# [Énoncé de l'exercice]
Résumez en deux phrases la critique du film Eat Sleep Die.

# [Texte source]
Eat Sleep Die
Suède : 2012
Titre original : Äta sova dö
Réalisateur : Gabriela Pichler
Scénario : Gabriela Pichler
Acteurs : Nermina Lukac, Milan Dragisi, Jonathan Lampinen
Distribution : ASC Distribution
Durée : 1 h 44
Genre : Drame
Date de sortie : 19 juin 2013
Globale : [rating:2.5][five-star-rating]
Lorsqu’on place les frères Dardenne et Ken Loach très haut dans son panthéon personnel en matière de réalisation cinématographique, c’est toujours avec un mélange de curiosité, d’espérance et de crainte qu’on voit débarquer un petit nouveau ou une petite nouvelle arrivant dans la grande famille du cinéma par le biais d’un film portant un regard attentif sur la vie sociale de son pays. Va-t-on s’enthousiasmer ? Va-t-on être déçu ? Avec Eat Sleep Die, c’est dans l’industrie alimentaire suédoise que nous plonge Gabriela Pichler, une réalisatrice qui connaît son sujet puisqu’elle a elle-même travaillé dans cette industrie dans une vie antérieure.

# [Données fournies]

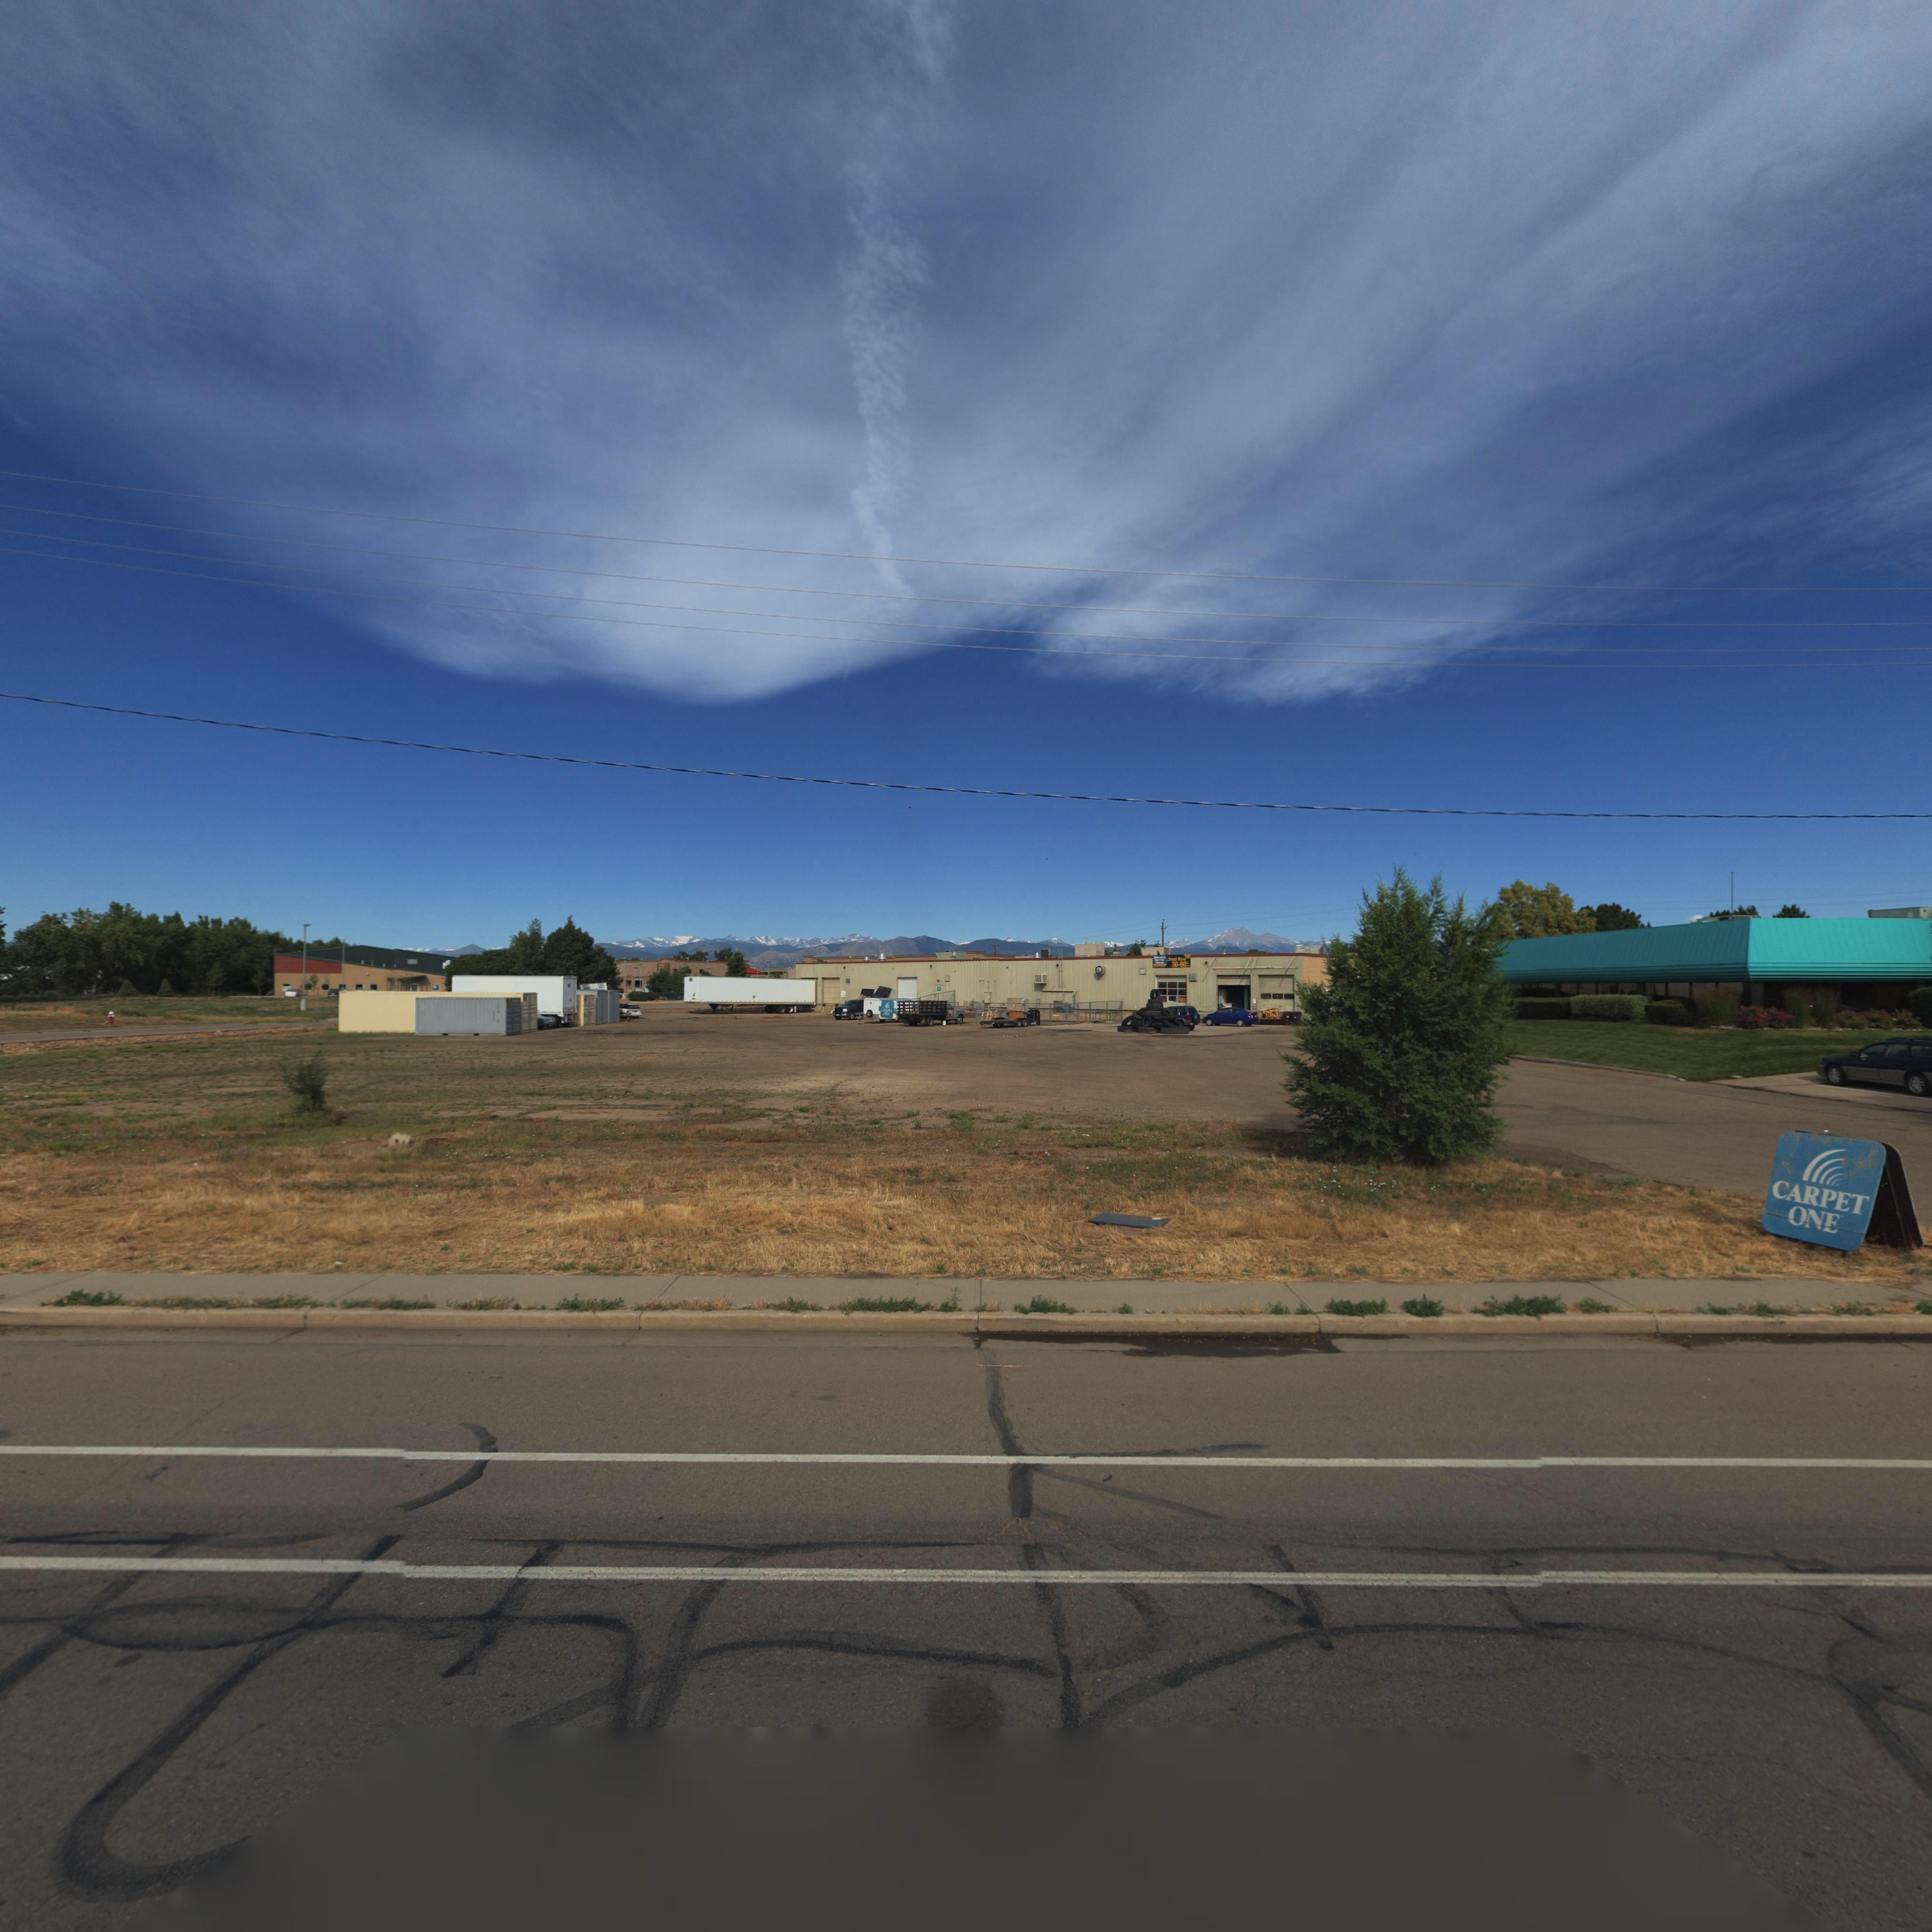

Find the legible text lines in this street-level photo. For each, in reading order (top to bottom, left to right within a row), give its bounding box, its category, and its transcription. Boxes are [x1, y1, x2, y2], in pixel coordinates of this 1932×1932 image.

# [Solution de l'exercice]
Eat Sleep Die est un drame suédois de 2012 écrit et réalisé par Gabriela Pichler, d'une durée de 1 h 44 et sorti le 19 juin 2013. Pour qui admire les frères Dardenne et Ken Loach, l'arrivée d'une nouvelle cinéaste au regard social suscite curiosité, espérance et crainte, et ce film plonge dans l'industrie alimentaire suédoise, où la réalisatrice a elle-même travaillé.